Indians starter Paul Byrd was just one out away from getting
through the fifth inning and possibly being credited with an
abbreviated no-hitter when the relentless snow dumped on Jacobs
Field again.

Protecting a 4-0 lead, Byrd had walked the bases full and was
ahead 1-2 on Seattle's Jose Lopez when Hargrove, known during his
playing career as "The Human Rain Delay" because of his slow
ritual at the plate, came out of the dugout to complain about the
conditions to plate umpire Alfonso Marquez.

That brought out Wedge and the two skippers had an animated
discussion while Byrd tried to stay loose by throwing pitches.
Finally, after the visibility worsened, Reed brought the Indians
off the field.

On his way to the dugout, Byrd flipped the ball into the crowd,
which had booed during the time Hargrove and Wedge were going at
it. As he left the field, Hargrove, who managed the Indians from
1991-99, stopped to verbally engage with some fans.

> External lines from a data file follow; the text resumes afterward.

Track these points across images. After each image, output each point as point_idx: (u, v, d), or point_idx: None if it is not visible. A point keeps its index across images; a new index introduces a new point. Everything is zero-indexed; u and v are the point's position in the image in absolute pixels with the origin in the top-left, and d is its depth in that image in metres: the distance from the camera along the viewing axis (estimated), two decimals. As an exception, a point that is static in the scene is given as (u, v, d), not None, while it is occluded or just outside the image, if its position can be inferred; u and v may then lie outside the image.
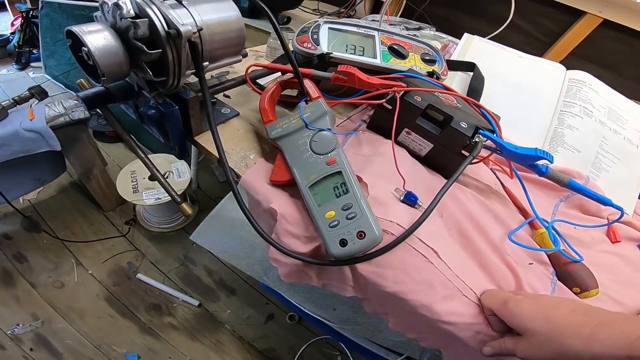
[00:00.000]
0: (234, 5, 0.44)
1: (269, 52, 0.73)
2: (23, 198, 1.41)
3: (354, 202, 0.34)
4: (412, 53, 0.56)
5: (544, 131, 0.60)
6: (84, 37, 0.37)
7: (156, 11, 0.36)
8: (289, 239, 0.37)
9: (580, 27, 0.92)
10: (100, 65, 0.37)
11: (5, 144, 0.96)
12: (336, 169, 0.37)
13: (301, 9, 1.24)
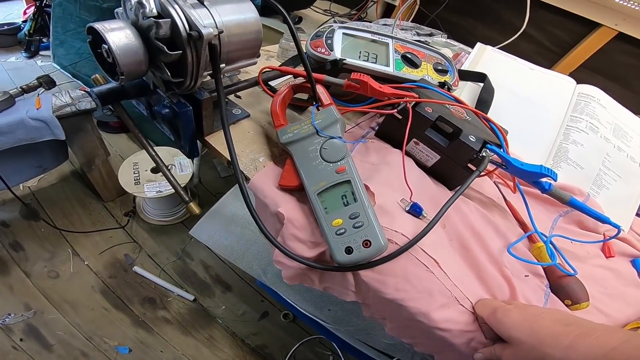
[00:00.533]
0: (253, 7, 0.44)
1: (281, 53, 0.73)
2: (23, 185, 1.41)
3: (362, 211, 0.35)
4: (425, 62, 0.56)
5: (549, 146, 0.60)
6: (106, 35, 0.37)
7: (179, 11, 0.36)
8: (294, 243, 0.38)
9: (594, 39, 0.92)
10: (120, 63, 0.37)
11: (10, 132, 0.96)
12: (345, 178, 0.38)
13: (313, 9, 1.24)
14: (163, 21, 0.36)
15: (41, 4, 2.55)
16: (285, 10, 1.03)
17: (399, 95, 0.45)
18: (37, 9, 2.60)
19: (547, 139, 0.61)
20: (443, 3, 1.14)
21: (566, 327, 0.30)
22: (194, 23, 0.36)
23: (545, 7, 0.96)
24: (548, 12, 0.97)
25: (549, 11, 0.97)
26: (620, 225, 0.57)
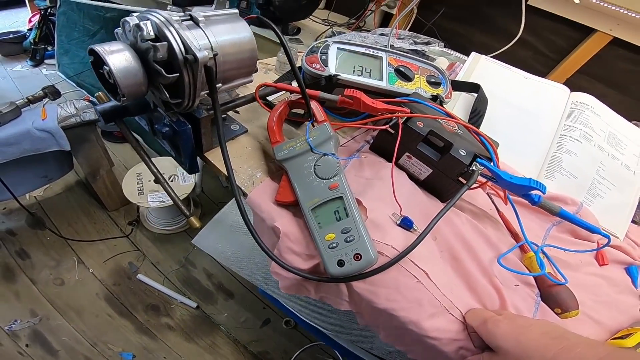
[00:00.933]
0: (247, 26, 0.46)
1: (278, 67, 0.74)
2: (29, 194, 1.44)
3: (353, 226, 0.36)
4: (418, 75, 0.57)
5: (542, 155, 0.61)
6: (107, 57, 0.38)
7: (175, 34, 0.37)
8: (290, 255, 0.39)
9: (589, 45, 0.92)
10: (120, 85, 0.39)
11: (17, 143, 0.99)
12: (338, 194, 0.39)
13: (311, 19, 1.25)
14: (160, 45, 0.37)
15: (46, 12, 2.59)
16: (282, 21, 1.06)
17: (391, 110, 0.46)
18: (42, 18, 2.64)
19: (541, 149, 0.62)
20: (440, 11, 1.16)
21: (552, 339, 0.31)
22: (189, 46, 0.37)
23: (541, 13, 0.97)
24: (543, 18, 0.98)
25: (544, 17, 0.97)
26: (616, 232, 0.58)
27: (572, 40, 0.97)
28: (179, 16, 0.41)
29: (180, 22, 0.40)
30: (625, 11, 0.83)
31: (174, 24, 0.38)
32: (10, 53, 2.97)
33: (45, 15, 2.59)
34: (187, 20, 0.41)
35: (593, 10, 0.90)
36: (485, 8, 1.10)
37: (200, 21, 0.41)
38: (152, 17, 0.39)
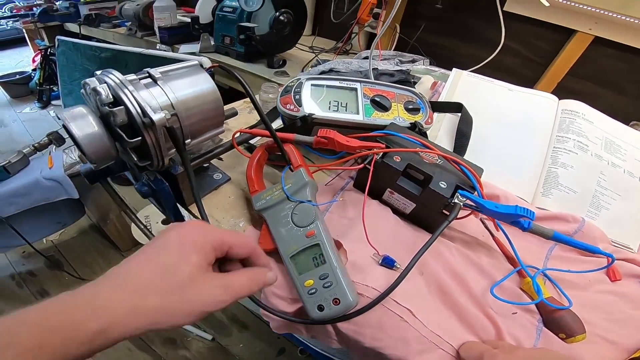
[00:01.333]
0: (208, 77, 0.45)
1: (262, 105, 0.75)
2: (46, 239, 1.50)
3: (330, 272, 0.37)
4: (395, 103, 0.56)
5: (537, 172, 0.59)
6: (70, 125, 0.38)
7: (130, 97, 0.37)
8: (275, 299, 0.40)
9: (573, 46, 0.90)
10: (86, 152, 0.39)
11: (28, 193, 1.01)
12: (315, 242, 0.39)
13: (297, 48, 1.27)
14: (117, 110, 0.36)
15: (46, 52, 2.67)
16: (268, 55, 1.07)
17: (366, 147, 0.45)
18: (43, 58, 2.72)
19: (535, 165, 0.59)
20: (420, 26, 1.16)
21: None
22: (144, 109, 0.37)
23: (518, 18, 0.96)
24: (522, 23, 0.97)
25: (523, 22, 0.96)
26: (628, 244, 0.55)
27: (556, 42, 0.95)
28: (136, 75, 0.41)
29: (137, 82, 0.39)
30: (600, 10, 0.82)
31: (128, 85, 0.38)
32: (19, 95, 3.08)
33: (47, 55, 2.66)
34: (145, 78, 0.41)
35: (567, 11, 0.88)
36: (465, 19, 1.09)
37: (157, 78, 0.41)
38: (109, 79, 0.38)
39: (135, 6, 1.58)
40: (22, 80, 3.01)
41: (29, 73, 3.05)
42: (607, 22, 0.85)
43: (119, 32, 1.85)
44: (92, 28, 2.03)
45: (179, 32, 1.40)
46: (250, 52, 1.12)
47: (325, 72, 0.89)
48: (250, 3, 1.02)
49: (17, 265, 1.46)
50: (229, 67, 0.47)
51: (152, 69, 0.42)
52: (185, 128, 0.43)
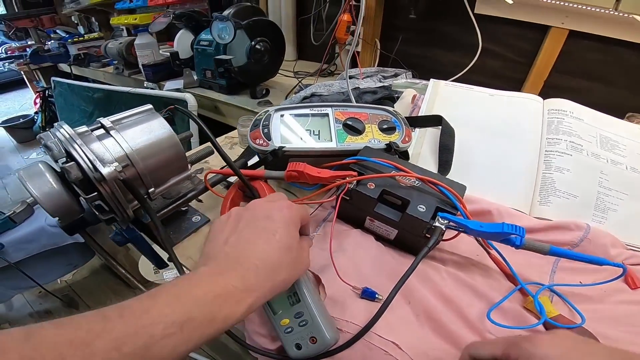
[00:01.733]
0: (163, 122, 0.44)
1: (241, 140, 0.74)
2: (60, 279, 1.58)
3: (305, 310, 0.36)
4: (369, 124, 0.54)
5: (531, 180, 0.55)
6: (26, 184, 0.37)
7: (80, 152, 0.36)
8: (258, 337, 0.39)
9: (550, 42, 0.88)
10: (48, 211, 0.38)
11: (35, 239, 1.05)
12: None
13: (281, 74, 1.26)
14: (69, 166, 0.35)
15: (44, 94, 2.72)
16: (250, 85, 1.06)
17: (338, 177, 0.43)
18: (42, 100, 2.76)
19: (528, 172, 0.56)
20: (398, 39, 1.15)
21: None
22: (94, 164, 0.35)
23: (492, 20, 0.94)
24: (497, 24, 0.95)
25: (496, 23, 0.94)
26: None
27: (533, 41, 0.92)
28: (88, 127, 0.40)
29: (89, 135, 0.38)
30: (566, 3, 0.80)
31: (77, 140, 0.36)
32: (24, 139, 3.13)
33: (45, 97, 2.71)
34: (98, 129, 0.40)
35: (535, 7, 0.86)
36: (440, 26, 1.08)
37: (109, 128, 0.40)
38: (59, 133, 0.37)
39: (118, 45, 1.60)
40: (25, 124, 3.05)
41: (32, 116, 3.09)
42: (577, 15, 0.82)
43: (108, 71, 1.87)
44: (83, 68, 2.06)
45: (163, 68, 1.40)
46: (231, 84, 1.12)
47: (307, 97, 0.88)
48: (223, 35, 1.02)
49: (35, 305, 1.54)
50: (207, 106, 0.45)
51: (104, 118, 0.41)
52: (145, 177, 0.41)
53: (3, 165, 2.86)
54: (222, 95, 1.13)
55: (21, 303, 1.54)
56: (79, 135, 0.38)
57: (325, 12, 1.31)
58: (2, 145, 3.14)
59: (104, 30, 2.52)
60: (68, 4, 2.65)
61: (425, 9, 1.06)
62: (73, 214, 0.41)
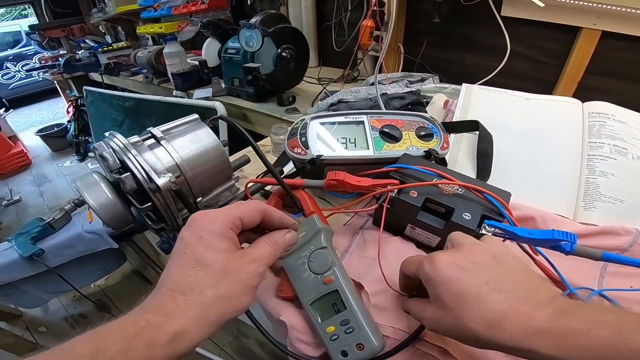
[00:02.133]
0: (209, 132, 0.45)
1: (274, 148, 0.75)
2: (94, 284, 1.65)
3: (351, 317, 0.36)
4: (406, 131, 0.54)
5: (574, 185, 0.54)
6: (84, 194, 0.39)
7: (135, 163, 0.37)
8: (300, 344, 0.40)
9: (582, 44, 0.85)
10: (103, 219, 0.39)
11: (72, 245, 1.09)
12: (333, 288, 0.38)
13: (305, 81, 1.27)
14: (125, 177, 0.37)
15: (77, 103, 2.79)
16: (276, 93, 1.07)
17: (378, 185, 0.43)
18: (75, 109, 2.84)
19: (570, 177, 0.55)
20: (423, 43, 1.14)
21: None
22: (149, 174, 0.37)
23: (520, 22, 0.92)
24: (525, 26, 0.92)
25: (524, 25, 0.92)
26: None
27: (564, 42, 0.90)
28: (140, 136, 0.41)
29: (141, 144, 0.40)
30: (598, 4, 0.77)
31: (131, 149, 0.38)
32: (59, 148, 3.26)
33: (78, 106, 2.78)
34: (148, 139, 0.41)
35: (565, 9, 0.84)
36: (465, 29, 1.06)
37: (160, 138, 0.41)
38: (113, 143, 0.39)
39: (148, 53, 1.65)
40: (59, 133, 3.17)
41: (65, 125, 3.21)
42: (609, 16, 0.80)
43: (137, 80, 1.91)
44: (114, 77, 2.12)
45: (192, 77, 1.43)
46: (259, 92, 1.14)
47: (334, 104, 0.89)
48: (251, 43, 1.04)
49: (70, 309, 1.61)
50: (235, 114, 0.47)
51: (155, 128, 0.43)
52: (194, 187, 0.43)
53: (39, 173, 3.00)
54: (250, 103, 1.15)
55: (56, 307, 1.61)
56: (132, 145, 0.40)
57: (347, 19, 1.32)
58: (38, 153, 3.30)
59: (130, 39, 2.61)
60: (95, 13, 2.76)
61: (449, 13, 1.06)
62: (126, 223, 0.42)
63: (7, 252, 1.00)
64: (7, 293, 1.10)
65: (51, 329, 1.53)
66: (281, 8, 1.54)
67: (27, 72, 4.97)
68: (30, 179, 2.93)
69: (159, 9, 1.96)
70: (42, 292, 1.20)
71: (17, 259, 0.98)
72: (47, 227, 1.01)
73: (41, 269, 1.03)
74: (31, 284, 1.13)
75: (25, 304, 1.21)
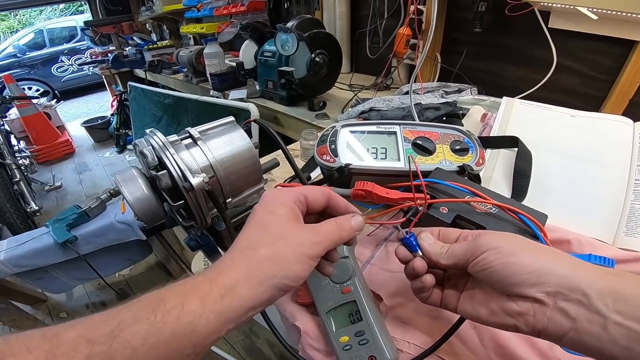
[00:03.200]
0: (243, 134, 0.46)
1: (302, 152, 0.75)
2: (118, 273, 1.73)
3: (367, 329, 0.36)
4: (440, 144, 0.53)
5: (616, 211, 0.50)
6: (122, 188, 0.41)
7: (172, 160, 0.39)
8: (312, 351, 0.40)
9: (637, 58, 0.79)
10: (137, 214, 0.41)
11: (103, 234, 1.14)
12: (351, 298, 0.38)
13: (336, 87, 1.27)
14: (161, 174, 0.38)
15: (121, 97, 2.96)
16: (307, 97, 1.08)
17: (407, 199, 0.42)
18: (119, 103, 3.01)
19: (613, 202, 0.51)
20: (462, 53, 1.11)
21: None
22: (184, 174, 0.38)
23: (568, 34, 0.87)
24: (574, 38, 0.87)
25: (573, 37, 0.87)
26: None
27: (616, 56, 0.84)
28: (178, 135, 0.43)
29: (179, 143, 0.41)
30: None
31: (170, 148, 0.40)
32: (101, 139, 3.49)
33: (121, 100, 2.94)
34: (186, 138, 0.43)
35: (620, 22, 0.78)
36: (508, 40, 1.02)
37: (197, 138, 0.43)
38: (153, 141, 0.41)
39: (189, 53, 1.72)
40: (102, 125, 3.40)
41: (108, 118, 3.43)
42: None
43: (177, 78, 1.99)
44: (156, 74, 2.22)
45: (229, 77, 1.47)
46: (291, 95, 1.15)
47: (365, 111, 0.88)
48: (287, 47, 1.06)
49: (92, 296, 1.68)
50: (267, 117, 0.47)
51: (192, 128, 0.44)
52: (225, 187, 0.44)
53: (81, 162, 3.20)
54: (281, 107, 1.17)
55: (80, 294, 1.68)
56: (171, 144, 0.41)
57: (383, 26, 1.31)
58: (82, 143, 3.52)
59: (173, 38, 2.73)
60: (144, 12, 2.91)
61: (491, 23, 1.02)
62: (158, 219, 0.44)
63: (43, 237, 1.05)
64: (37, 277, 1.16)
65: (72, 316, 1.60)
66: (316, 12, 1.55)
67: (79, 66, 5.34)
68: (72, 166, 3.13)
69: (202, 9, 2.04)
70: (70, 279, 1.26)
71: (51, 245, 1.03)
72: (82, 214, 1.06)
73: (72, 255, 1.07)
74: (61, 270, 1.18)
75: (53, 289, 1.27)
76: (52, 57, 5.33)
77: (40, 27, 5.54)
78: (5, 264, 1.03)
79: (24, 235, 1.09)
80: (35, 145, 3.06)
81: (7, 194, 1.87)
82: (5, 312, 1.28)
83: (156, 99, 1.84)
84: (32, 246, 1.04)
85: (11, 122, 2.92)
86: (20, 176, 2.13)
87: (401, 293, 0.41)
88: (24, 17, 7.63)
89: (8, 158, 2.13)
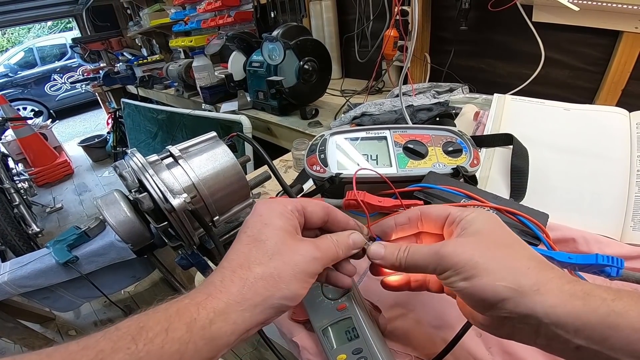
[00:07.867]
0: (227, 150, 0.45)
1: (295, 163, 0.74)
2: (124, 290, 1.72)
3: (364, 346, 0.35)
4: (432, 146, 0.51)
5: (621, 204, 0.49)
6: (103, 212, 0.40)
7: (151, 181, 0.37)
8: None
9: (624, 48, 0.78)
10: (121, 237, 0.40)
11: (105, 253, 1.15)
12: (347, 315, 0.37)
13: (328, 94, 1.26)
14: (142, 197, 0.37)
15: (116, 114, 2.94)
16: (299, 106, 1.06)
17: (401, 206, 0.41)
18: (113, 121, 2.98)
19: (616, 197, 0.49)
20: (450, 51, 1.10)
21: None
22: (164, 195, 0.36)
23: (553, 27, 0.86)
24: (560, 31, 0.86)
25: (560, 30, 0.86)
26: None
27: (603, 47, 0.83)
28: (159, 155, 0.41)
29: (159, 163, 0.40)
30: (637, 6, 0.71)
31: (149, 169, 0.38)
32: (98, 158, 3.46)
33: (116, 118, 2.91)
34: (167, 157, 0.42)
35: (602, 12, 0.78)
36: (494, 35, 1.01)
37: (178, 157, 0.41)
38: (132, 162, 0.39)
39: (178, 67, 1.71)
40: (100, 144, 3.37)
41: (105, 136, 3.41)
42: None
43: (169, 93, 1.98)
44: (148, 90, 2.21)
45: (220, 90, 1.45)
46: (283, 105, 1.14)
47: (358, 117, 0.87)
48: (274, 56, 1.05)
49: (99, 314, 1.69)
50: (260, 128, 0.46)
51: (173, 146, 0.43)
52: (211, 206, 0.42)
53: (80, 182, 3.19)
54: (274, 117, 1.16)
55: (88, 311, 1.69)
56: (150, 165, 0.40)
57: (370, 29, 1.31)
58: (80, 163, 3.52)
59: (163, 52, 2.74)
60: (132, 27, 2.92)
61: (476, 20, 1.01)
62: (144, 240, 0.43)
63: (45, 258, 1.06)
64: (43, 297, 1.17)
65: (80, 333, 1.61)
66: (304, 20, 1.55)
67: (71, 84, 5.32)
68: (72, 187, 3.12)
69: (189, 22, 2.04)
70: (76, 297, 1.27)
71: (53, 265, 1.04)
72: (82, 235, 1.08)
73: (75, 274, 1.08)
74: (66, 289, 1.19)
75: (59, 308, 1.27)
76: (45, 75, 5.28)
77: (30, 45, 5.49)
78: (10, 285, 1.05)
79: (25, 257, 1.10)
80: (34, 167, 3.02)
81: (7, 217, 1.86)
82: (15, 331, 1.29)
83: (150, 115, 1.83)
84: (34, 267, 1.05)
85: (8, 145, 2.90)
86: (20, 200, 2.12)
87: (400, 304, 0.41)
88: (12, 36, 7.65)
89: (6, 182, 2.13)
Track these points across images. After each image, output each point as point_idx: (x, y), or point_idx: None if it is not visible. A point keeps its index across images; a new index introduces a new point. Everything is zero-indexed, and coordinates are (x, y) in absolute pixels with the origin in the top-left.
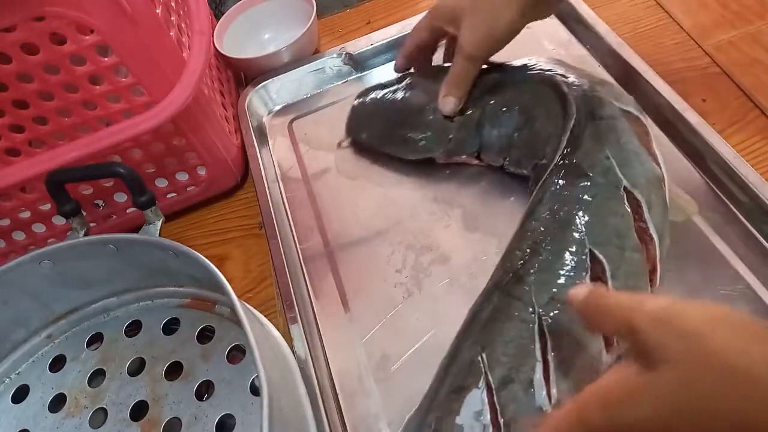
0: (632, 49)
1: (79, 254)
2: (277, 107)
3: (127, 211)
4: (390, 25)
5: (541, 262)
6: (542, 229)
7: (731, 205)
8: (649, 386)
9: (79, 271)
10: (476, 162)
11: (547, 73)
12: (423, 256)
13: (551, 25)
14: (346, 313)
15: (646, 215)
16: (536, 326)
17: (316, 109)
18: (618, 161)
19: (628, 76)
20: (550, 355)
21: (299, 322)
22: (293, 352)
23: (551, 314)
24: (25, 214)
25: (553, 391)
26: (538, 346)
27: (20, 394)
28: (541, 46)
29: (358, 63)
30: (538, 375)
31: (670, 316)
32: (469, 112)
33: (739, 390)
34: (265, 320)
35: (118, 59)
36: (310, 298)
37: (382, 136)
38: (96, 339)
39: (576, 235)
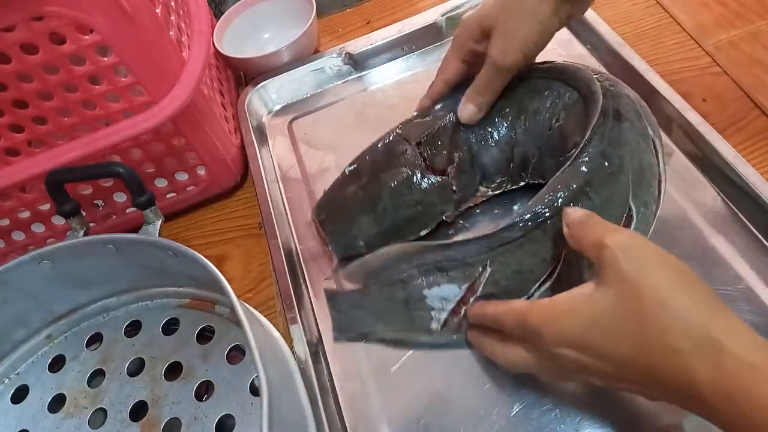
0: (633, 49)
1: (79, 254)
2: (277, 107)
3: (127, 211)
4: (390, 24)
5: (588, 208)
6: (594, 170)
7: (732, 205)
8: (590, 301)
9: (78, 271)
10: (482, 199)
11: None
12: None
13: None
14: None
15: (661, 166)
16: (551, 270)
17: (316, 108)
18: (640, 108)
19: (628, 76)
20: (538, 293)
21: (299, 322)
22: (293, 353)
23: (570, 262)
24: (25, 214)
25: None
26: (537, 285)
27: (20, 395)
28: None
29: (358, 63)
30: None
31: (634, 244)
32: (457, 155)
33: (663, 321)
34: (265, 320)
35: (117, 59)
36: (310, 298)
37: (381, 233)
38: (96, 339)
39: (624, 186)
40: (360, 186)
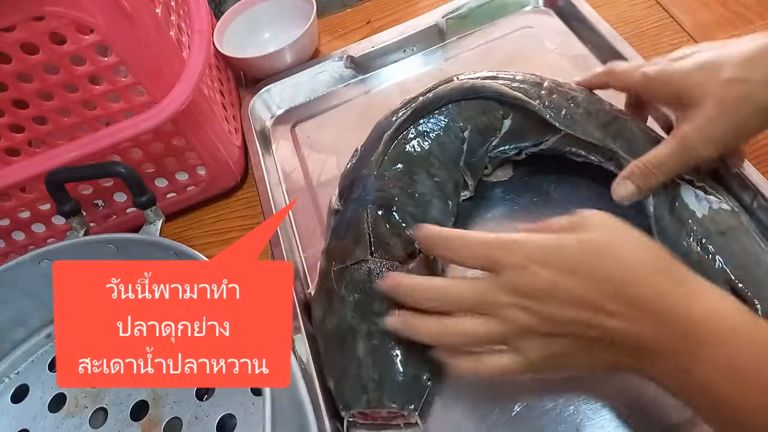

Whatever Hargrove was trying to do to slow the game down, it
worked perfectly. Moments after he began later, near white-out
conditions enveloped the Jake, leading to the day's longest delay
when Reed walked onto the field behind home plate and waved the
game off.

Because this is the Mariners' only trip to Cleveland, and
with a weather forecast calling for more snow and cold, the Indians
had to do all they could to get the game in. But they did so at the
expense of their own fans, most of whom headed home long before the
postponement came.

The first pitch was pushed back 57 minutes because of wintry
conditions that had Indians fans bundled up as if they were at a
Browns-Steelers game in mid-December.

In the hours leading up to the start, snow fell delicately, blew
sideways and generally swirled around the Jake, turning the
43,000-seat ballpark into the world's largest snow globe.

Working non-stop, the Indians' grounds crew used leaf blowers to
clear the outfield grass, which at one point had at least an inch
of accumulation. But every time they got it swept off, the snow
returned.

About two hours before game time, a few of the Mariners spelled
out "WIN" in the snow covering right field, and someone built a
small snowman just beyond the infield tarp near second base.

By the time the game got under way, though, the snow had slowed
to flurries and other than being bitterly cold, it was time to play
ball -- for a little while. A heavy band off Lake Erie twice stopped
action in the second inning for a combined 39 minutes.

Game notes
During the delay in the second, Bing Crosby's "White
Christmas" was played over the stadium's sound system. Also, a fan
ran onto the field and left a snow angel in right-center before
being arrested. ... The Mariners celebrated their 30th anniversary
Friday. The club played its first game on April 6, 1977, a 7-0 loss
in the Kingdome to the California Angels.

The Associated Press contributed to this report.